> _Selection_:
Start

Wilkinson told the committee that impact fees are charged to recover infrastructure investment tied to new development and are authorized under the Local Government Code (chapter 395 as cited in the meeting). "Impact fees are assessed at the time of planning," he said, and noted that the fees are typically collected at utility application and held in separate interest-bearing water and wastewater accounts.

The presentation reviewed the city's current ordinance (adopted in May 2023) that set a combined maximum fee of $7,629 per 1 LUE (equivalent to a 5/8-inch meter). Wilkinson said collections have increased since May, with total impact-fee collections rising to $4,000,145.09, an increase of about $2 million since the last meeting. He described ongoing and planned CIP work that will be funded by those accounts, including a water-treatment-plant expansion (pilot study complete, design expected this fiscal year), the Ammon Road tank and pump station (under construction), a reclaimed-water storage tank and pump station (final design wrapping up), and two phases of wastewater treatment expansions (from ~1.4 MGD to 2.1 MGD, then to 3.9 MGD). Wilkinson said design-phase estimates show "significant cost increase[s]" on several projects.

Wilkinson summarized recent state-law changes affecting impact fees. Key changes the committee was told to plan for include:
- A two-thirds vote of the governing body (four of five council members) is now required to impose or increase impact fees, rather than a simple majority.
- Impact fees cannot be increased for three years after adoption or a most-recent increase; because the last ordinance was adopted in May 2023, a staff estimate showed the earliest increase would be May 2026.
- An independent financial audit specific to any proposed new or increased impact-fee must be completed by an auditor who has not done business with the city in the prior 12 months and must be published at least 30 days before the first publication of hearing notice (staff stated land-use assumptions and CIP must be made available to the public at least 60 days before the first publication of a notice of hearing).
- SB 14 requires political subdivisions to provide an impact-fee credit to a developer or builder for the construction, contribution, or dedication of eligible facilities, systems, or products that result in reuse, conservation or water savings. Wilkinson said the law is vague about calculation methods and that the city will need to establish procedures and formulas to award credits fairly.

"This SB 14 item is probably the biggest update," Wilkinson said, adding that staff and legal counsel are coordinating with consultants to draft ordinance language to comply with the law in time for the Jan. 1, 2026 effective date.

Committee members pressed staff on how the new audit requirement and the three-year restriction would work together, particularly whether auditors can or should account for inflation or projected costs over the hold period. "We don't have an answer right now," City attorney McKamey said. "You're gonna have to guess, really, and then the audit's gonna have to, I suppose, bless an educated guess as to what these costs are gonna be a couple years down the road." Commissioner Heiler voiced concern about the new rules' burdens on municipalities: "I knew the development lobby was strong in Austin, but I had no idea how strong. These are really onerous provisions placed upon municipalities to try to recapture costs associated with development."

Because staff is seeing higher cost estimates in current design work, Wilkinson recommended starting the land-use assumptions and CIP study now rather than waiting until the scheduled 2028 update. He said doing so would let staff evaluate whether fee changes are warranted and to prepare the independent audit and ordinance changes for council consideration, with a potential package to council by December.

The committee approved the minutes from the May 5, 2025 meeting by voice vote after a motion from Commissioner Heiler; a second was announced during the proceeding but was not identified by name on the record. The advisory committee adjourned and scheduled a possible earlier meeting to update members if staff begins the land-use/CIP study.

Next steps noted by staff: refine ordinance language to implement SB 14's credit mechanism, begin coordination with the city's legal counsel and consultant on the land-use/CIP review, procure an independent auditor if staff pursues fee adjustments, and return to the advisory committee and city council with proposed language and findings.

End

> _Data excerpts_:
Start

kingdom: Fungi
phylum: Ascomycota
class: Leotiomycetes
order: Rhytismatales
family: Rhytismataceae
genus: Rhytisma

End

> _Work instructions_:
(1) In the impact-fee summary, what combined maximum fee per 1 LUE did the May 2023 ordinance set?
(2) Copy the impact-fee summary from "- Impact fees" up to and including "be May 2026.", renaming "three years" as "five years".
Work only from the impact-fee summary.

> _Complete answers_:
(1) $7,629 per 1 LUE, equivalent to a 5/8-inch meter.

(2)
- Impact fees cannot be increased for five years after adoption or a most-recent increase; because the last ordinance was adopted in May 2023, a staff estimate showed the earliest increase would be May 2026.